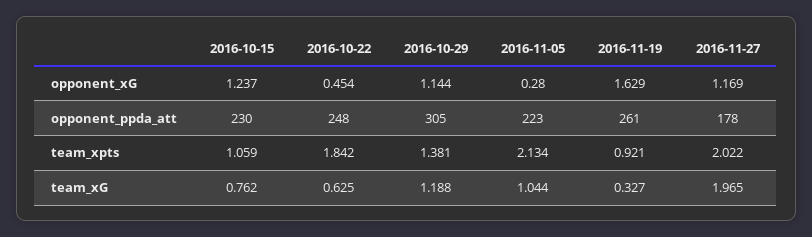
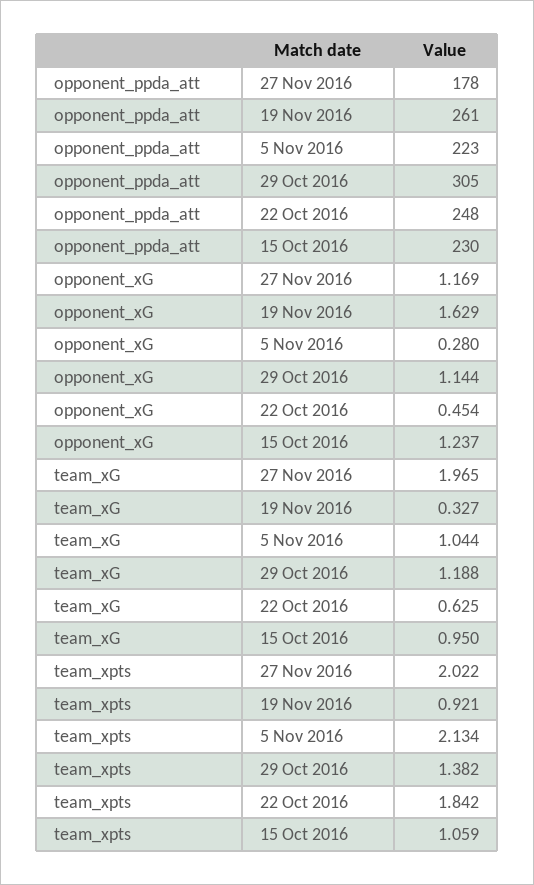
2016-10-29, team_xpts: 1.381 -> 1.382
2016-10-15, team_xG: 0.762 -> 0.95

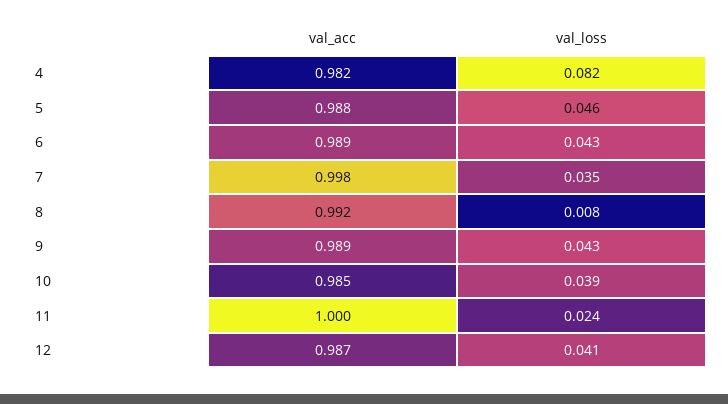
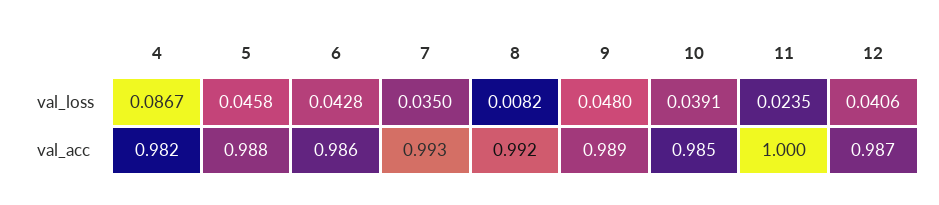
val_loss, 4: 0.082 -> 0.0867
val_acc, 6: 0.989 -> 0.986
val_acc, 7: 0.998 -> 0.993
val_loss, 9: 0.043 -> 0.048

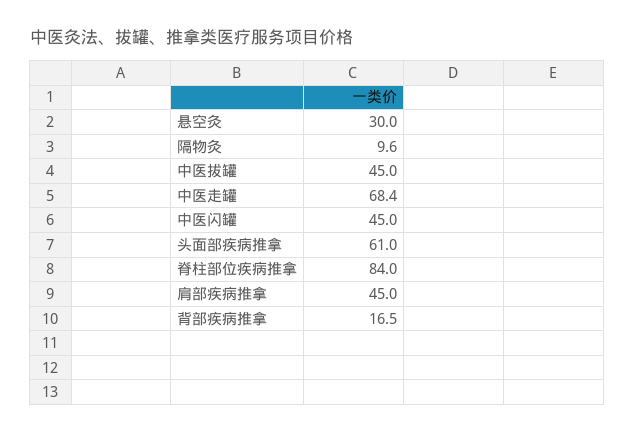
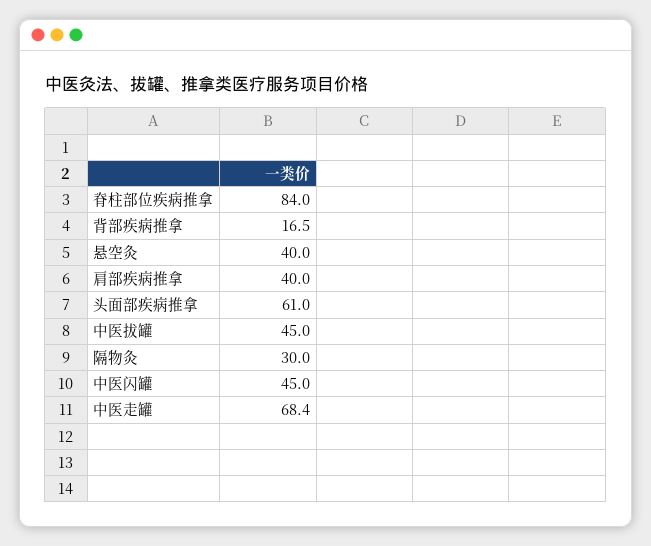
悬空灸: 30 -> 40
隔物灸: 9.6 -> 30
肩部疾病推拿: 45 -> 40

● ● ● ● ●

▸ **AIM OF THE TASK**: Pictures stay out of the copy; print the material above exactly.

▸ **SOLUTION FOR THIS TASK**:
2016-10-29, team_xpts: 1.381 -> 1.382
2016-10-15, team_xG: 0.762 -> 0.95

val_loss, 4: 0.082 -> 0.0867
val_acc, 6: 0.989 -> 0.986
val_acc, 7: 0.998 -> 0.993
val_loss, 9: 0.043 -> 0.048

悬空灸: 30 -> 40
隔物灸: 9.6 -> 30
肩部疾病推拿: 45 -> 40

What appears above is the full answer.